DIRECTIONS - Copy out each of the records below word for word, with no changes.

BEGIN EXTRACTED ENTRIES

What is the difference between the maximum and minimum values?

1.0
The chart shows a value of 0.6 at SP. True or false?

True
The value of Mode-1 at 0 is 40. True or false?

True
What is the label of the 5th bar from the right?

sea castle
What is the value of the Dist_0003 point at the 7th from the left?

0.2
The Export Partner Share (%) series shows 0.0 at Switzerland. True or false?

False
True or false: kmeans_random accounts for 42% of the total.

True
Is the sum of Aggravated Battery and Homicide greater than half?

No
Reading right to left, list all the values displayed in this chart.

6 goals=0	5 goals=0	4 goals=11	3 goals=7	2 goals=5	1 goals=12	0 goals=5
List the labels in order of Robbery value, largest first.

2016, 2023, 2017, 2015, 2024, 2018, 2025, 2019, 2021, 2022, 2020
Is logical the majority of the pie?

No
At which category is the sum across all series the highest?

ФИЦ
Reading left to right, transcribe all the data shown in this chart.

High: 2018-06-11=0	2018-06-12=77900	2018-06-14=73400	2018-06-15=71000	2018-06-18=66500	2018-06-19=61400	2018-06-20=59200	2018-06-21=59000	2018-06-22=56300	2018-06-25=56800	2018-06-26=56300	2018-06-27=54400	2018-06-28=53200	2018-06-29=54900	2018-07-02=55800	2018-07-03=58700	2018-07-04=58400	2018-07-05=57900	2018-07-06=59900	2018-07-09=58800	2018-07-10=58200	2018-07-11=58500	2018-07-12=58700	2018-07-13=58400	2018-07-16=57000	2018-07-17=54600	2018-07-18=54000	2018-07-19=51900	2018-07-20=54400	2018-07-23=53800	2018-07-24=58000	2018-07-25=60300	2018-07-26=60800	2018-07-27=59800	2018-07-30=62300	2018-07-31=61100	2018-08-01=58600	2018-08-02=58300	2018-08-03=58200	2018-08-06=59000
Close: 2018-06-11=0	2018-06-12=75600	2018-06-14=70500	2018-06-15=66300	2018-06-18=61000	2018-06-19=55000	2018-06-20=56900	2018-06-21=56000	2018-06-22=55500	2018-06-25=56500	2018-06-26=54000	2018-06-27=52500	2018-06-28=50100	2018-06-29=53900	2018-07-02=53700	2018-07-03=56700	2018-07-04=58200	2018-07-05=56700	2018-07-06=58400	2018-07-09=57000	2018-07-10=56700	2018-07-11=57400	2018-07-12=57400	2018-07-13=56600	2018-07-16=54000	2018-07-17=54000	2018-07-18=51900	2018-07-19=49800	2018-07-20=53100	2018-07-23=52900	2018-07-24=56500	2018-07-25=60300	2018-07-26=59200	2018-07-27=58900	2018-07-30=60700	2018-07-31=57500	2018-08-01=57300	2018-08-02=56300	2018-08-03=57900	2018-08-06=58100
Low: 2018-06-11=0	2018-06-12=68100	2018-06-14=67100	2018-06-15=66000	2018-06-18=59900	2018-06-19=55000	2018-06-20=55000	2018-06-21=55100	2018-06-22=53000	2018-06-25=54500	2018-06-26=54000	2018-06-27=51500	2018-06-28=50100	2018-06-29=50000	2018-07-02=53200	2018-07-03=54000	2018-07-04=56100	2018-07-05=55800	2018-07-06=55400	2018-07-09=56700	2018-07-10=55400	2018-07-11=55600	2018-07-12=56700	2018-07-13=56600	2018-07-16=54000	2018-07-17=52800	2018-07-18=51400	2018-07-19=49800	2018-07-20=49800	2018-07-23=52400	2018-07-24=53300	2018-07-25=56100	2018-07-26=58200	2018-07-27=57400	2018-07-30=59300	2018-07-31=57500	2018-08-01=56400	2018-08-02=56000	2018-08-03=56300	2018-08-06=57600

END EXTRACTED ENTRIES

WRITTEN RESPONSE -
What is the difference between the maximum and minimum values?

1.0
The chart shows a value of 0.6 at SP. True or false?

True
The value of Mode-1 at 0 is 40. True or false?

True
What is the label of the 5th bar from the right?

sea castle
What is the value of the Dist_0003 point at the 7th from the left?

0.2
The Export Partner Share (%) series shows 0.0 at Switzerland. True or false?

False
True or false: kmeans_random accounts for 42% of the total.

True
Is the sum of Aggravated Battery and Homicide greater than half?

No
Reading right to left, list all the values displayed in this chart.

6 goals=0	5 goals=0	4 goals=11	3 goals=7	2 goals=5	1 goals=12	0 goals=5
List the labels in order of Robbery value, largest first.

2016, 2023, 2017, 2015, 2024, 2018, 2025, 2019, 2021, 2022, 2020
Is logical the majority of the pie?

No
At which category is the sum across all series the highest?

ФИЦ
Reading left to right, transcribe all the data shown in this chart.

High: 2018-06-11=0	2018-06-12=77900	2018-06-14=73400	2018-06-15=71000	2018-06-18=66500	2018-06-19=61400	2018-06-20=59200	2018-06-21=59000	2018-06-22=56300	2018-06-25=56800	2018-06-26=56300	2018-06-27=54400	2018-06-28=53200	2018-06-29=54900	2018-07-02=55800	2018-07-03=58700	2018-07-04=58400	2018-07-05=57900	2018-07-06=59900	2018-07-09=58800	2018-07-10=58200	2018-07-11=58500	2018-07-12=58700	2018-07-13=58400	2018-07-16=57000	2018-07-17=54600	2018-07-18=54000	2018-07-19=51900	2018-07-20=54400	2018-07-23=53800	2018-07-24=58000	2018-07-25=60300	2018-07-26=60800	2018-07-27=59800	2018-07-30=62300	2018-07-31=61100	2018-08-01=58600	2018-08-02=58300	2018-08-03=58200	2018-08-06=59000
Close: 2018-06-11=0	2018-06-12=75600	2018-06-14=70500	2018-06-15=66300	2018-06-18=61000	2018-06-19=55000	2018-06-20=56900	2018-06-21=56000	2018-06-22=55500	2018-06-25=56500	2018-06-26=54000	2018-06-27=52500	2018-06-28=50100	2018-06-29=53900	2018-07-02=53700	2018-07-03=56700	2018-07-04=58200	2018-07-05=56700	2018-07-06=58400	2018-07-09=57000	2018-07-10=56700	2018-07-11=57400	2018-07-12=57400	2018-07-13=56600	2018-07-16=54000	2018-07-17=54000	2018-07-18=51900	2018-07-19=49800	2018-07-20=53100	2018-07-23=52900	2018-07-24=56500	2018-07-25=60300	2018-07-26=59200	2018-07-27=58900	2018-07-30=60700	2018-07-31=57500	2018-08-01=57300	2018-08-02=56300	2018-08-03=57900	2018-08-06=58100
Low: 2018-06-11=0	2018-06-12=68100	2018-06-14=67100	2018-06-15=66000	2018-06-18=59900	2018-06-19=55000	2018-06-20=55000	2018-06-21=55100	2018-06-22=53000	2018-06-25=54500	2018-06-26=54000	2018-06-27=51500	2018-06-28=50100	2018-06-29=50000	2018-07-02=53200	2018-07-03=54000	2018-07-04=56100	2018-07-05=55800	2018-07-06=55400	2018-07-09=56700	2018-07-10=55400	2018-07-11=55600	2018-07-12=56700	2018-07-13=56600	2018-07-16=54000	2018-07-17=52800	2018-07-18=51400	2018-07-19=49800	2018-07-20=49800	2018-07-23=52400	2018-07-24=53300	2018-07-25=56100	2018-07-26=58200	2018-07-27=57400	2018-07-30=59300	2018-07-31=57500	2018-08-01=56400	2018-08-02=56000	2018-08-03=56300	2018-08-06=57600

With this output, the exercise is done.